DAWN EDITORIAL: 30 April 2025

PAKISTAN faces a paradox: its economy has been stabilising but growth remains elusive. The ‘feel good’ part of the economic recovery story forms the core of the official narrative that Finance Minister Muhammad Aurangzeb repeated at a conference at Harvard University on Monday. “We have stabilised the fundamentals, restored confidence, and reignited growth,” he argued. Acknowledging these developments, he said, Fitch had upgraded Pakistan’s sovereign credit rating. However, the job of pinpointing what continues to ail the economy and prevents it from growing has been left to the State Bank, which, in its half-yearly report on the state of the economy published the same day, noted: “One of the prominent challenges long undermining the sustainability of growth is low and falling productivity that has adversely affected the country’s economic competitiveness.” The country’s weak productivity growth has contributed to frequent balance-of-payments crises, with the economy stuck in a recurring boom-bust cycle, the report adds.
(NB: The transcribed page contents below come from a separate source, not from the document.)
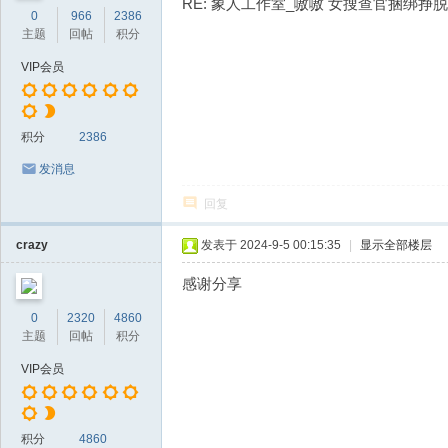
RE: 象人工作室_嗷嗷 女搜查官捆绑挣
0
966
2386
主题
回帖
积分
VIP会员
积分
2386
发消息
回复
crazy
发表于 2024-9-5 00:15:35
|
显示全部楼层
感谢分享
0
2320
4860
主题
回帖
积分
VIP会员
积分
4860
That our productivity remains low is not surprising given that the entire structure of the economy is founded on consumption to achieve growth rather than on investment in the real and social sectors to boost productivity of the economy as well as individual workers. Decades of low investment in industrial infrastructure and agriculture means that we produce fewer things for the domestic and international markets and import more to sustain our flawed growth model. As a result, we are always looking for handouts, loans and bailouts to keep the economy afloat and pay our import bill. In the last couple of years, the authorities were forced to implement strict fiscal discipline, slash development spending and curb imports to stop the haemorrhaging of international reserves to secure multilateral funds and stave off an imminent default. This has undoubtedly helped the government somewhat stabilise the main economic fundamentals and reduce import-based consumption to improve reserves. But at the same time, it has killed growth. Economists agree that any attempt to grow faster than 3-4pc without restructuring the economy and boosting industrial and agricultural productivity would push us into a worse crisis. Yet we do not see substantive efforts being made in this respect. Our economy needs shock therapy; spirin will not work where surgery is required. Unless backed by substantive economic reforms, a feel good narrative has a very brief shelf life.